I just found my old Bulova accuquartz (from the early 70's), opened the case and to my surprise the battery did not leak. The battery was made by bulova and had 218 stamped on it. I checked a chart and it appears that the voltage is 1.35 volts. Any idea where I can find a battery for this, I'm curious to see if it'll still run?


----------



## johnbaz (Jan 30, 2005)

hi there

i think you would be better asking either hawkey (silver hawk) or our host, roy, i think they're the resident 'hummer' experts









regards,john.


----------



## Roy (Feb 23, 2003)

A standard 389 1.5v Silver oxide battery should work. Mercury batteries are no longer available.


----------



## threean2 (Dec 31, 2005)

johnbaz said:


> hi there
> 
> i think you would be better asking either hawkey (silver hawk) or our host, roy, i think they're the resident 'hummer' experts
> 
> ...


Thank you Roy....picked up a battery...but...nothings happening. There is obviously something wrong. Can it, or does it pay for me to have it repaired, and if yes where?


----------



## Roy (Feb 23, 2003)

threean2 said:


> johnbaz said:
> 
> 
> > hi there
> ...


I do not know who repairs these anymore, sorry.


----------



## ESL (Jan 27, 2004)

The only one I know if is here:

Watchrepairs

I have never used him, and the repair is likely to be expensive. Other wise, one of the RLT forum hummer "specialists" may jump in with a suggestion.


----------



## JonW (Mar 23, 2005)

That watchrepairs place is whom Accutrons UK used to use. Accutrons UK seems to be pretty much the only accutrons place in the UK for these watches now to sell parts (mostly crystals for SV conversions and corrected batteries - ie voltage corrected in case your watch runs fast on a 389). I think they wanted 100GBP when I had a hand slipping on my 70s 214 combined with a service... depends on what you think its worth. Paul (silverhawk) may be able to help but is no doubt busier with his cool new website than inside watches! 

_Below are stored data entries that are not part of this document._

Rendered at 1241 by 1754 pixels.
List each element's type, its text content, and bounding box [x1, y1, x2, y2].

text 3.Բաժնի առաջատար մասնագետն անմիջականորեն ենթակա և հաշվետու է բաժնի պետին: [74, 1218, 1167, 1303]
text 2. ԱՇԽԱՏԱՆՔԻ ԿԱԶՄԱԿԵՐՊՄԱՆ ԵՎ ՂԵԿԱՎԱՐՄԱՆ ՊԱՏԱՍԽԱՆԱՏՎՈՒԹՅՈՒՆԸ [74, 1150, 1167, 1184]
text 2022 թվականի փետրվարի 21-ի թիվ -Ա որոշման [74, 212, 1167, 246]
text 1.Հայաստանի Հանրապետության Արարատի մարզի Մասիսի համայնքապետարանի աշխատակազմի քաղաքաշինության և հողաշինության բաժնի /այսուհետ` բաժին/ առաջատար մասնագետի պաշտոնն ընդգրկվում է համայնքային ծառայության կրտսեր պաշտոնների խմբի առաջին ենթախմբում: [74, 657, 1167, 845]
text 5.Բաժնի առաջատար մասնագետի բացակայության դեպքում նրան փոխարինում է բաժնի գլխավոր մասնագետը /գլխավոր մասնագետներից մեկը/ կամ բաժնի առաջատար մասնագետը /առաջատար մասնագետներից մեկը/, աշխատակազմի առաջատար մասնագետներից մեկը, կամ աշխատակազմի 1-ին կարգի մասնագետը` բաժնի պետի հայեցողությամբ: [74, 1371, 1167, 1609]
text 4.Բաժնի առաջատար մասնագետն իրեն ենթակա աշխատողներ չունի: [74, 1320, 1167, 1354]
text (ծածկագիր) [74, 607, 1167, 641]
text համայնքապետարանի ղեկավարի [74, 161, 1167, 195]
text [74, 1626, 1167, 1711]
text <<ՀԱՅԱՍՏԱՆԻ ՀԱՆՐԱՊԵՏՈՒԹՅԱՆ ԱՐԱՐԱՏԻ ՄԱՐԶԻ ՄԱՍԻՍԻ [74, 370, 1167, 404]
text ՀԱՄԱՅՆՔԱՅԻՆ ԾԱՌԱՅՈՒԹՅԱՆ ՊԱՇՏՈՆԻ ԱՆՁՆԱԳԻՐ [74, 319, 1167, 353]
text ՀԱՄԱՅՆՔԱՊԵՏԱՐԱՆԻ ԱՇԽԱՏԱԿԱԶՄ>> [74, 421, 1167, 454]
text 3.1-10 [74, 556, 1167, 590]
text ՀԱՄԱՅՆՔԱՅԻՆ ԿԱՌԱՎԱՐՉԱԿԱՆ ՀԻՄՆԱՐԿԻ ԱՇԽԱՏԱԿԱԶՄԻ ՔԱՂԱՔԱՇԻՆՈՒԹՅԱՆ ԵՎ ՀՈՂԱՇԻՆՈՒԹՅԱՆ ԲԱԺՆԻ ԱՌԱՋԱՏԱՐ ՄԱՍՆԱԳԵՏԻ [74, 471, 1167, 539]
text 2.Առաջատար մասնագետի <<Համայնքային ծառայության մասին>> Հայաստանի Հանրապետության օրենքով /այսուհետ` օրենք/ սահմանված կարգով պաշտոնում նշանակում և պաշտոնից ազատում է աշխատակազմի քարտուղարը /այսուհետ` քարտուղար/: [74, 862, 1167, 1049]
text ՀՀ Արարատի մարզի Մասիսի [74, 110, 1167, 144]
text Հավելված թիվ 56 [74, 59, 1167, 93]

There are lots of places in the US who could do it, check them out on the web or the accutrons yahoo group - its cheaper but you have to avoid the customs bill when you get it sent back and some senders wont write what you want on the parcel etc so keep records you sent the watch out the country in case of any debate - proof of sending is good. Sounds like if the watch isnt working with a battery then youve blown someting when it kickstarted with the new cell... one should never really just whack a new battery in an old accutron thats not had one in for ages....


----------



## Peter Ward (Sep 17, 2005)

In case you're still looking, there's a US shop on eBay, starfinding, that services Accutrons and also supplies batteries.

best wishes

Peter


----------



## Griff (Feb 23, 2003)

Do any of the electronic watches come with an alarm feature?

If so, I suppose it would be called a "Hum Dinger"


----------



## mach 0.0013137 (Jan 10, 2005)

Griff said:


> Do any of the electronic watches come with an alarm feature?
> 
> If so, I suppose it would be called a "Hum Dinger"


----------



## foztex (Nov 6, 2005)

Griff said:


> Do any of the electronic watches come with an alarm feature?
> 
> If so, I suppose it would be called a "Hum Dinger"


Groan
















I just picked up one of these as part of a job lot of LED's. they are really interesting movements with the motor and initial cog totally exposed when you take the back off, I'll try and take some pics.

Foz


----------



## pugster (Nov 22, 2004)

i'll admit i like hummers and have owned a few over the years,sadly i now longer buy them as they tend to give up the ghost on me and repair bills have too many zero's







,i understand the index mech is a pain on them and they need to be worked on under a microscope so kudos to anyone who can repair them.


----------